Eros e Tanatos

 Rubens Gerchman  Kajurao Kamasutra 2007
Rubens Gerchman Kajurao Kamasutra 2007

 


E 2007 chegou ao fim. Hoje, domingo, 30 de dezembro, 13 horas e 8 minutos, acabei de ler o resumo do New York TimesLe Monde e Le Figaro

Li também artigos de Luciano Trigo. Sua lucidez, clareza, são exemplar. Gostei muito de O Poeta da Vida Moderna, sobre Baudelaire. 
Anos atrás, navegando no Atlântico Norte ao ver gaivotas e pássaros marinhos sobrevoando o Must, veleiro transatlântico, O Albatroz do poeta me vinha à mente. 

Em O PortoBaudelaire fala de au gréement compliqué, traduzido como mastros complicados. Ao pé da letra está correto, mas nos veleiros, se há algo que não pode ser complicado é o mastro. Muitas vezes nos portos, nas marinas, olhando os veleiros também observei os mastros. Velas ferradas, com o movimento das ondas se sobrepunham uns aos outros. Acho que a idéia é essa. Mastros sobrepostos. Emaranhados.

Baudelaire e mastros à parte, o assunto é outro. 
Um livro de arte: Eros e Tanatos Diário de Uma Viagem de R. Gerchman. Publicado pela J.J. Carol
A cada dia essa editora me surpreende mais. Depois dos livros sobre Tozzi, Granato, Gerchman e Baravelli, Eros e Tanatos é um livro que foge ao padrão habitual. 

Primeiro. Não é um desses livros encomendados por artista a crítico de arte. Desses produzidos em série. Segundo. Não é do tipo coffee table book. Livros que ficam em mesas de café, vistosos, grandes e vazios.

Rubens Gerchman  Circus (detalhe) 2007
Rubens Gerchman Circus (detalhe) 2007


Eros e Tanatos não se enquadra nessas categorias. É um livro de autor. A criação e o design são de Rubens Gerchman. E daí, dirá o leitor. Não é o primeiro nem será o último livro “bolado” por um artista plástico. Claro que não. 

A diferença é que nem todos artistas plásticos tem o know-how, a experiência gráfica que Gerchman tem. Seu livro, de capa a capa revela o designer que sabe o que faz.
A escolha do formato do livro, 22 por 18 centímetros, o papel, canson, a impressão, tudo justifica a paráfrase de Wilson Coutinho de que “A Crise da imagem exige que o artista seja um voraz catador de seixos num rio seco.” 

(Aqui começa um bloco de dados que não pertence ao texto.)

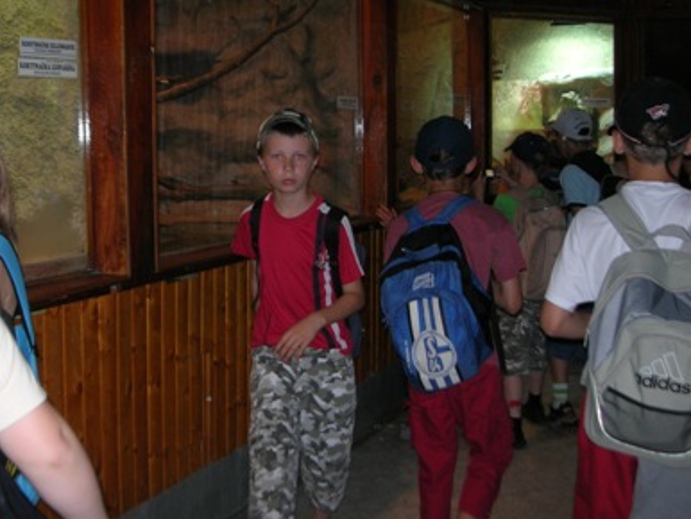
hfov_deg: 37.3
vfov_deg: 28.5
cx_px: 261
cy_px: 205
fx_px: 1019
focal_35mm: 51
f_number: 2.8
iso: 64
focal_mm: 7.8
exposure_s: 1/60.1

Acrescento que não basta catar seixos. É preciso saber selecioná-los. E isso Gerchman sabe fazer muito bem. Do origami inicial ao auto-retrato da terceira capa, as imagens fluem. Como a água sobre os seixos. 

Do primeiro auto-retrato da contra-capa ao último da terceira capa, Gerchman “brinca” com sua imagem. 
Interfere sempre, rabiscando, desenhando, pintando, sobrepondo colagens. Em nenhum momento dá chance ao narcisismo. Seus auto-retratos são a negação dos auto-retratos.

 Rubens Gerchman  Auto Retrato 2007
Rubens Gerchman Auto Retrato 2007


Mas, Eros e Tanatos não se limita aos auto-retratos. É um diário de uma viagem. Ou melhor, de duas que Gerchman fez à Índia. Em 2001 e 2002. 
De tudo que vi e li, direi que as fotos do Kajurao, chamados por muitos, Templo do Amor, nome contestado por inúmeros outros, me interessaram. Muito.
Não é de hoje que essas figuras eróticas me fazem pensar no oriente. Em sexo. 

Nelas, homens e mulheres, e não deuses como muitos supõem, fazem sexo assumindo as posições estabelecidas pelo Kamasutra. Gerchman as fotografou.
As ampliações dessas fotos permaneceram engavetadas até 2007. A partir delas, sobre papel de gravura e de desenho, Gerchman as trabalhou com lápis de cor e pastel seco. 

O resultado é no mínimo provocante. Depois da intervenção de Gerchman, as imagens do friso do Kajurao, para mim, não são mais o que eram. Gerchman, como bom catador de seixos, renovou-as. Transformou-as. Arte é isso.